Наступила небольшая пауза. Взгляд Тиллинга с восхищением, почти с нежностью остановился на мне, и я не опустила перед ним глаз… Я понимала, что мне следовало бы смотреть при этом в сторону, но не отвернулась. Мои щеки пылали; я сознавала, что если он находил меня хорошенькой, то в данную минуту моя красота должна особенно очаровать его.

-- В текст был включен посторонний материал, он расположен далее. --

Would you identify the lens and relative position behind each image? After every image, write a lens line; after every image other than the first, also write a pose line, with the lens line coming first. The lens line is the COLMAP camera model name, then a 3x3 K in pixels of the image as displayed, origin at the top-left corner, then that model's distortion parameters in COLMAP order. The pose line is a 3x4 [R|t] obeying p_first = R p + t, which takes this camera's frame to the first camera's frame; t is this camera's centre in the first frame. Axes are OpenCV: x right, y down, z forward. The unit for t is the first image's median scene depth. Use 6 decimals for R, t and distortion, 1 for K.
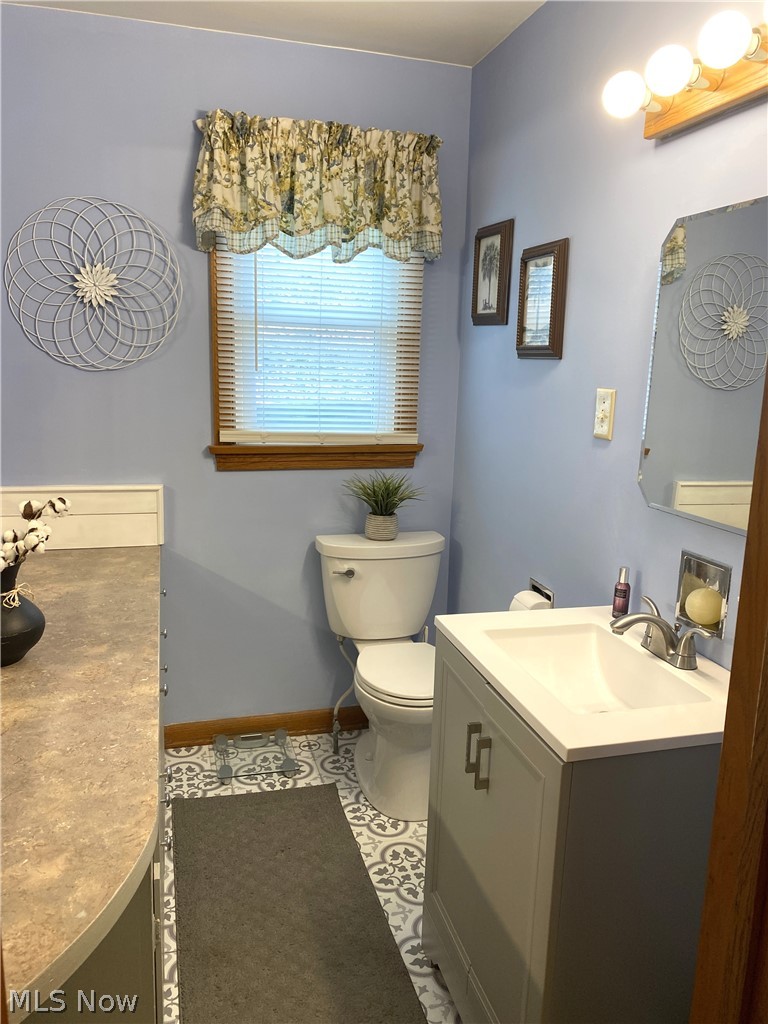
lens RADIAL K [[788.1, 0, 388.3], [0, 788.1, 529.5], [0, 0, 1]] dist [0.010565, -0.037729]
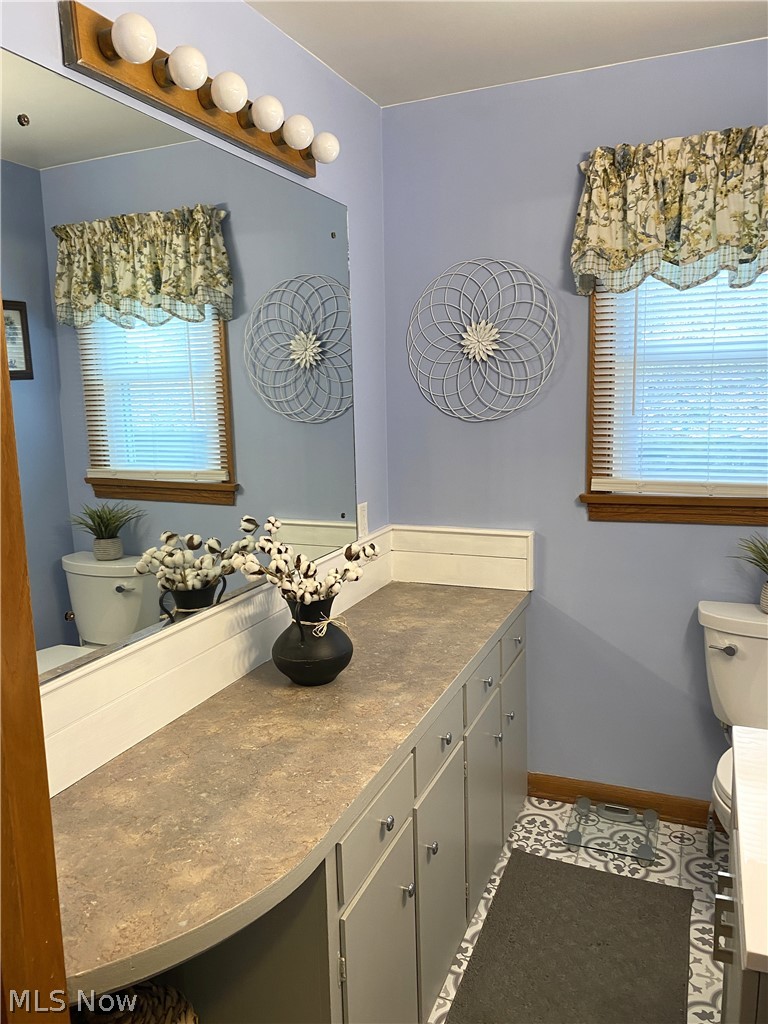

Приятное, немного злое чувство захватывало мне дух, но это продолжалось всего полминуты. Я прикрылась веером, переменила позу и вымолвила равнодушным тоном:
— Вы отлично ответили давеча министру.
Тиллинг тряхнул головою, как будто очнувшись от сна.
— Я?… Давеча?… Право, не помню. Напротив, кажется, я возбудил всеобщее неудовольствие своим замечанием об этом Шпрингауфе, Гопфауфе, или как там звали храброго тирольского стрелка?
— Гупфауф.
— Вы были единственной, кому пришлись по сердцу мои слова. Но превосходительные старцы наверно оскорбились ими и нашли, что они неприличны в устах солидного подполковника австрийской службы. „Жестокое сердце“! Отозваться так о человеке, уложившем чуть не сотню врагов, — да это чистое богохульство! Ведь известно, что солдаты чем хладнокровнее убивают неприятеля, тем они добродушнее в товарищеской компании. Недаром в мелодраматическом репертуаре нет более умилительной фигуры, как поседевший в боях, мягкосердый воин; такой ветеран на деревяшке неспособен обидеть и мухи.